Professor Sandra M. Nutley will open the Colloquium on Tuesday 29 May. She is internationally recognized for her work on research use and evidence-based policy and practice in public services and will present her work on the challenges and future directions of using reliable evidence to influence public policy in OECD countries. Professor Nutley was awarded the 2011 Robert Boruch Award for Distinctive Contribution to Research that Informs Public Policy. She is Chair of Public Management, University of Edinburgh, Business School, and the director of The Research Unit of Research Utilization. Her important contribution to the field is summarised in two key books: What Works: evidence-based policy and practice in public services (Davies, Nutley and Smith, 2000, Policy Press); Using Evidence: how research can inform public services (Nutley, Walter and Davies, 2007, Policy Press). Prof. Nutley's research interests are the use of research, evidence-based policy and practice, public service audit and inspection, public management reform, managing change and human resource management.
Read her abstract here.
Cynthia Lum, the Deputy Director and Associate Professor of the Center for Evidence-Based Crime Policy (CEBCP) in the Department of Criminology, Law and Society at George Mason University, has changed policing with her work in the area of crime prevention effectiveness, street level police decision-making and local law enforcement and state counterterrorism efforts. Her contribution to improving police work is not limited to research, but also how it is used. She has developed the Evidence-Based Policing Matrix, a translation tool designed for police practitioners to better institutionalize and utilize research on "what works" in policing into their strategic and tactical portfolio.
Eileen Munro is a Professor of Social Policy at the London School of Economics. Her long experience as a social worker before entering academia puts her in a unique position to appreciate the connection between research and policy. Dr Munro's current research interests include the role of the wider organisational system in promoting or hindering good critical thinking. She is known internationally for her most recent work on child protection in England, commissioned by the Secretary of State for Education. Dr Munro will discuss how concepts of objectivity and subjectivity are used in discussing evidence based practice in the child welfare sector.
For participants interested in education, the 2012 Colloquium features two of the most influential champions of evidence-based practice in education.
The Rt. Hon. Baroness Estelle Morris was a teacher in an inner city multi-racial school for 18 years before she entered parliament and in 2001 became the Secretary of State for Education and Skills. Estelle served two years as Minister at the Department of Culture, Media and Sport and left parliament in 2005. Her background has allowed her to see the education landscape from teacher to policy maker and her experience is reflected in her work at the Institute of Effective Education at the University of York where she aims to help the teaching profession become more evidence based.
Lynn Okagaki is the inaugural Dean of the College of Education and Human Development at the University of Delaware. She is known for having established the IES scientific peer review system during her time at the Institute of Education Sciences (IES) at the U.S. Department of Education. Under her leadership, the IES National Center for Education research launched innovative research programs, including the Reading for Understanding Initiative and the Evaluation of State and Local Education Programs and Policies.
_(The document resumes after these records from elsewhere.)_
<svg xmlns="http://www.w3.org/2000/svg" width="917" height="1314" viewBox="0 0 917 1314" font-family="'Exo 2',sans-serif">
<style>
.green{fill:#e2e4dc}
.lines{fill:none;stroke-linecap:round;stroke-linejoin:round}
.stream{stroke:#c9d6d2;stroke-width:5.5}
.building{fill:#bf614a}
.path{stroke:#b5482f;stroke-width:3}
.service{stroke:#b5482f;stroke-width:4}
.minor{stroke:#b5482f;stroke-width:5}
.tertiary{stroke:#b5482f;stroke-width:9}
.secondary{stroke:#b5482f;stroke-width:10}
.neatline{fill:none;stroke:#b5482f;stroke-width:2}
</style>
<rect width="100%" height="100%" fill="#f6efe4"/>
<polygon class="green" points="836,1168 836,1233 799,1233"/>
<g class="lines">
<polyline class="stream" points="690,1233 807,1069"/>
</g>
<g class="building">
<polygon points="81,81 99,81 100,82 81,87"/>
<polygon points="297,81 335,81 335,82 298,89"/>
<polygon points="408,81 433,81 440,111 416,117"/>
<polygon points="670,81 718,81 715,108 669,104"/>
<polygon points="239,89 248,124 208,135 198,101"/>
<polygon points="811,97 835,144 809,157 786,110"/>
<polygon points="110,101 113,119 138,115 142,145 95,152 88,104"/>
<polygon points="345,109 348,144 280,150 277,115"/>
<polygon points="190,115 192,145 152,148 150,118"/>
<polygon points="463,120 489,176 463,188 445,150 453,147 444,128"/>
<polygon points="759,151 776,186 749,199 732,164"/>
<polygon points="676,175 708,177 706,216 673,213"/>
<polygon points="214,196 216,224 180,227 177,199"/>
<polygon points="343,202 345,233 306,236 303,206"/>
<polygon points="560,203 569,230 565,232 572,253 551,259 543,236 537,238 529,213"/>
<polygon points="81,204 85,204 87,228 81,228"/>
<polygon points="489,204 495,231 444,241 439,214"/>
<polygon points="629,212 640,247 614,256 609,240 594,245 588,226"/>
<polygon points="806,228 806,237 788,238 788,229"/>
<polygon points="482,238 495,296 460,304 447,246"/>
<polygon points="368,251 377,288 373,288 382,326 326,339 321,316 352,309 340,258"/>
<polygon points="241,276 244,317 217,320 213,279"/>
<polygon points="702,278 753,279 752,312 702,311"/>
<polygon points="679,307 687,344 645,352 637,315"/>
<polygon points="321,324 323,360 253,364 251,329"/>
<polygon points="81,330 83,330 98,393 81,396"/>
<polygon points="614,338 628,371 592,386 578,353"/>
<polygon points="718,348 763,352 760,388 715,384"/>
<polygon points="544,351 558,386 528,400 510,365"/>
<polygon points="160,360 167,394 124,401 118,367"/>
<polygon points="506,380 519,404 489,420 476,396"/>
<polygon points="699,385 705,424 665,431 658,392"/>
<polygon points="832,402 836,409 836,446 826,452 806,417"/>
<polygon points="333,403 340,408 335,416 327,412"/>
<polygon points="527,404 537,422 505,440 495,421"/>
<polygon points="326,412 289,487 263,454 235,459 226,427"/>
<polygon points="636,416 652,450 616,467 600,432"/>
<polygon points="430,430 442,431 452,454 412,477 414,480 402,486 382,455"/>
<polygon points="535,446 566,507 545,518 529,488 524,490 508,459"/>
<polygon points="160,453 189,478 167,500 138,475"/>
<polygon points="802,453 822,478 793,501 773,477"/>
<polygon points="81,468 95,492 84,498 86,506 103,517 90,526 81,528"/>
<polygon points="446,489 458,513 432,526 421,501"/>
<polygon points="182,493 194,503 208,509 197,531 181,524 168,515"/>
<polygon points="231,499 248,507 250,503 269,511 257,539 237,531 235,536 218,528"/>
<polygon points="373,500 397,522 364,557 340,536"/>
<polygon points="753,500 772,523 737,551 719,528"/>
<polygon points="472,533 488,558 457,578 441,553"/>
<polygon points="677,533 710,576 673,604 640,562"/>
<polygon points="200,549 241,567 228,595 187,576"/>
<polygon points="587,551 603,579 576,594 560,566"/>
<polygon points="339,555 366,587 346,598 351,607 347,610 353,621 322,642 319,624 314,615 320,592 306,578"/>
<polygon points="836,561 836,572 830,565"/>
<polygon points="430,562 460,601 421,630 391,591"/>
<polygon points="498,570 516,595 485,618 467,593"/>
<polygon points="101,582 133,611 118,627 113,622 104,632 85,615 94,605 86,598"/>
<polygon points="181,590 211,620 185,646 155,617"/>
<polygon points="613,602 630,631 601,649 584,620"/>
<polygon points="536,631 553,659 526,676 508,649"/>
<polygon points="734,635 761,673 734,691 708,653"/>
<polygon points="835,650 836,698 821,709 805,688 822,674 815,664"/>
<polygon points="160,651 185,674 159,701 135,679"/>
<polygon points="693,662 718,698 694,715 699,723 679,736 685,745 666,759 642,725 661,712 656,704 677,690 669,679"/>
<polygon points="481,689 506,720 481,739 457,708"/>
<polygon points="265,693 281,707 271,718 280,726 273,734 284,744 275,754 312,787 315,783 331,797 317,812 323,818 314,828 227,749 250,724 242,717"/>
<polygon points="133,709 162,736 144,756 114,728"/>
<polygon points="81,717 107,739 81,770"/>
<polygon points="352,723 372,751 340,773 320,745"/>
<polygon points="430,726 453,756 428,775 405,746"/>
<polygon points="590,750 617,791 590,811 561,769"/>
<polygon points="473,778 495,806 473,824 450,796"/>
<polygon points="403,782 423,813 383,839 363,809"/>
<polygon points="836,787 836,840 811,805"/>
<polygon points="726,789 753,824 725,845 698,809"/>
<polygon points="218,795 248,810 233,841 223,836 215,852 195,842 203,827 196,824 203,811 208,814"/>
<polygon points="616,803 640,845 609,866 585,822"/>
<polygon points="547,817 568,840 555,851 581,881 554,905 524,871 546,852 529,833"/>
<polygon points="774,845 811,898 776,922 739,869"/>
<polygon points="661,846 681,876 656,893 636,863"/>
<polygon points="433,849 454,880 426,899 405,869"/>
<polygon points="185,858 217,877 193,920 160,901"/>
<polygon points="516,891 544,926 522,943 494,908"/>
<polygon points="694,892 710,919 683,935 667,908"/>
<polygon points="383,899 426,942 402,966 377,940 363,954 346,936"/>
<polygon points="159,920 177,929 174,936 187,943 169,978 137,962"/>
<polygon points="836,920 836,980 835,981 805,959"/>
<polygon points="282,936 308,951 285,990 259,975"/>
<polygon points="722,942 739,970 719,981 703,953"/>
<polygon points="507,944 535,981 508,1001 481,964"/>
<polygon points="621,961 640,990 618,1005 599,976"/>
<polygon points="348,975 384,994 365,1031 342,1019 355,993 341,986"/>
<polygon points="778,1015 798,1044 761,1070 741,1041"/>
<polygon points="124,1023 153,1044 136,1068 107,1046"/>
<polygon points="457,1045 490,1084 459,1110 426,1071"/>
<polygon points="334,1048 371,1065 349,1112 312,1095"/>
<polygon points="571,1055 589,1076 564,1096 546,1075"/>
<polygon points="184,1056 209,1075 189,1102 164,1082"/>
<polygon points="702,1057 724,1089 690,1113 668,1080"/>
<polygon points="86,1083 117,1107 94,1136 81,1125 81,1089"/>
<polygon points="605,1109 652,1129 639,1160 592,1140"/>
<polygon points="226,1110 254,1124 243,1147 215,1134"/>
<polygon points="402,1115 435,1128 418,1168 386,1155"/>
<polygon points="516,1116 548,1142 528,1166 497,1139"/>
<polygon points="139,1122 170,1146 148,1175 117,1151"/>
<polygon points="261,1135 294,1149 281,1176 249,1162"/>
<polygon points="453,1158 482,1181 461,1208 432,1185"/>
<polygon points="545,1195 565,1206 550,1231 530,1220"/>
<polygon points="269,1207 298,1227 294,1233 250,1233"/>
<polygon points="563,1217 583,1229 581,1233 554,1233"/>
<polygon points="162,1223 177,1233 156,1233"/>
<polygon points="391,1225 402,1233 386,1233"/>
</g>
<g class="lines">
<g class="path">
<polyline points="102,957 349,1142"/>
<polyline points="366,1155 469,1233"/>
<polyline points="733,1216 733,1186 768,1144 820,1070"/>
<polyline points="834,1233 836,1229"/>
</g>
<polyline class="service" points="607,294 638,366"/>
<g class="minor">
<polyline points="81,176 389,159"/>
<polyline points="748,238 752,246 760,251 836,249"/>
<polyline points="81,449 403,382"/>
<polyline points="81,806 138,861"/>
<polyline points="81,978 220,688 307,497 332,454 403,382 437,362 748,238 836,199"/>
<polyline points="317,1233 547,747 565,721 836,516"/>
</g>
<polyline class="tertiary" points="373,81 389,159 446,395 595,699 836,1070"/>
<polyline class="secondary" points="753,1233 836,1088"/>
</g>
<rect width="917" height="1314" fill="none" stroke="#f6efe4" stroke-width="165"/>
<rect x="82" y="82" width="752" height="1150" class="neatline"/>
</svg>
She has held a variety of appointments at prestigious institutions, including associate dean for research and graduate education at the School of Consumer and Family Sciences and professor of Child Development and Family Studies at Purdue University. Her research has focused on academic achievement as influenced by culture and family values.
The Campbell Collaboration established the International Development coordinating group (IDCG) in 2011 in partnership with the International Initiative for Impact Evaluation (3ie) and with it a new focus on social and economic development interventions which aim to improve the quality of life for people in low- and middle-income countries. These include interventions in the areas of agriculture and rural development; banking and finance; transport, energy, water and sanitation infrastructure; social development; and governance.
The Campbell Collaboration is proud to announce that Professor Zulfiqar A. Bhutta is the Noordin Noormahomed Sheriff Professor & Founding Chair of the Division of Women and Child Health, Aga Khan University, Karachi, Pakistan will be presenting on Thursday 31 May. Professor Bhutta's work exemplifies the mandate of the Campbell International Development group. Professor Bhutta's research interests include newborn and child survival, maternal and child undernutrition and micronutrient deficiencies. He leads a large research group based in Pakistan with a special interest in research synthesis, scaling up evidence based interventions in community settings and health systems research. He is an advisory board member for the Campbell International Development Coordinating Group.
He has won several awards, including the Tamgha-i-Imtiaz (Medal of Excellence) by the President of Pakistan for contributions towards education and research (2000), the President of Pakistan Gold Medal for contributions to Child Health in Pakistan (2004) and the Outstanding Paediatrician of Asia award by the Asia Pacific Pediatric Association (2006). Professor Bhutta was awarded the inaugural Global Child Health award (2009) by the Program for Global Pediatric Research for outstanding contributions to Global Child Health and Research and has recently been elected an honorary Fellow of the American Academy of Pediatrics for contributions to international child health.